Malaysian housewives turn businesswomen, thanks to RYTHM Foundation
M. Mageswari, 44 was working in a factory when found out about the free tailoring lessons offered by the Association of Social Services and Community Development of Gombak Selangor (PSPK) through a friend, three years ago.
“When I went to the centre and discovered that they also offer baking classes, I was very excited and wanted to join. However, after giving it some thought, I realised that tailoring skills will help me to earn more than baking, so I decided to learn tailoring instead,” she said.
“In the beginning, I was taught how to handle the sewing machine and then slowly I was introduced to cutting materials. I had taken some tailoring lessons when I was much younger, so it didn’t take me very long to learn the techniques,” she said.
Mageswari is grateful for her sister and mother-in-law who took turns to watch over her children, while she attended the tailoring night classes held every Monday and Wednesday.
Six months later, Mageswari began sewing to earn a part-time income. The additional money that she was making helped her pay for her children’s education.
“After taking the classes, I had more confidence to approach people for sewing orders. I received sewing orders for curtains, women’s tops, cushion covers and Indian style tunics for men. I started making an additional income of RM 600 a month,” she said.
She soon gave up her job at the factory and became a fulltime tailor.
“At the factory, I used to work 8am to 5pm and the pay was less than RM1,000. Now, with my own business, I can keep an eye on the children, attend to household chores and earn an income, all from home,” she said.
Apart from the orders from her usual customers, Mageswari sometimes gets additional income when the PSPK officers call her to sew for their projects or bring her big orders.
A.Iruthayamary, 45, who attended the PSPK free tailoring classes together with Mageswari said she had basic skills in tailoring and wanted to improve herself so that she can start a tailoring business.
“At that time, I could do some minor alterations but I wasn’t skilled enough to take sewing orders from others,” she explained.
Six months later, Iruthayamary became confident enough to call herself a professional tailor and began to take orders to sew curtain and cushion covers.
“I also managed to secure a contract with a company managing a marriage hall to stitch curtains for their dining area. They paid me RM 200 for the job and that was a great encouragement for me to take orders from others,” she said.

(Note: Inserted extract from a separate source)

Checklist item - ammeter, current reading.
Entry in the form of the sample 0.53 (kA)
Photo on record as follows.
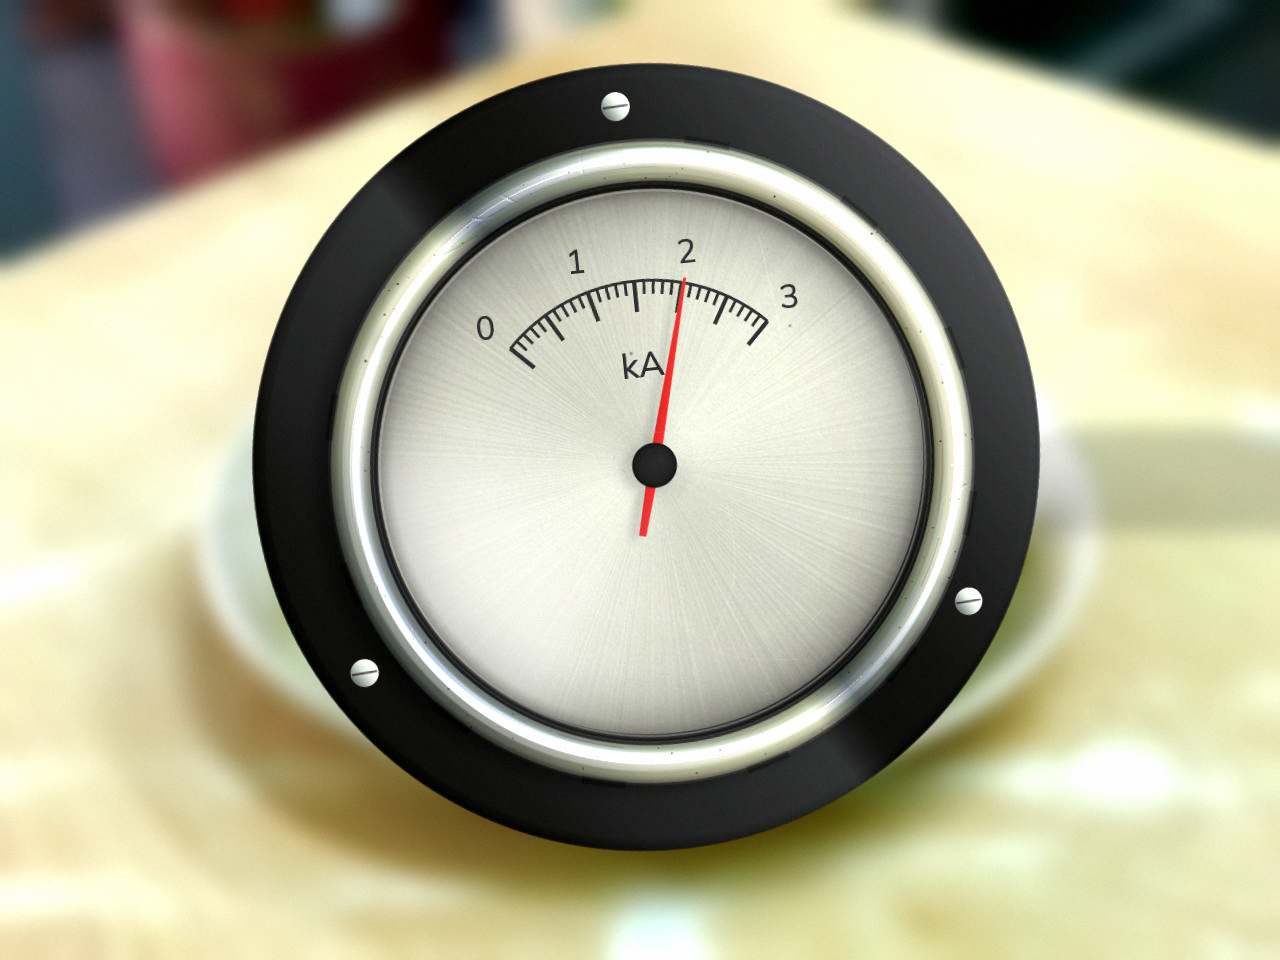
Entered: 2 (kA)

PSPK officers also bring her orders from retail clients and she is grateful for the extra income which goes a long way to sustain her family of three school-going children.

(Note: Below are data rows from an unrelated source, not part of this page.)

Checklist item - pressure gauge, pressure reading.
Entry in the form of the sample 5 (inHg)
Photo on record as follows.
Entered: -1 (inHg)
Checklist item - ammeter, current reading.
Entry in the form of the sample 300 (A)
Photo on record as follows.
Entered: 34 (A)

With the skills she gained from the PSPK training, Iruthayamary became more confident to ask around for sewing jobs.
“Earlier, some of my friends gave me small jobs wherein I would outsource some of the work and get commissions of up to RM 200 per month. But now with my improved skills, I can get up to RM 600 per month as I can sew the entire garment myself without outsourcing,” she said.

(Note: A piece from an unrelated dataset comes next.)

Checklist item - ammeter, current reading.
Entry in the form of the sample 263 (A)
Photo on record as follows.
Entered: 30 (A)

“Now we are living in a low-cost flat. I hope one day own a terrace house where my children can have more space and even their own rooms,” she said.
RYTHM Foundation works closely with PSPK in Malaysia to provide new skills to single mothers and women from disadvantaged backgrounds. We hope with the new skills, the women will be able to support and uplift their families and provide their children with new opportunities.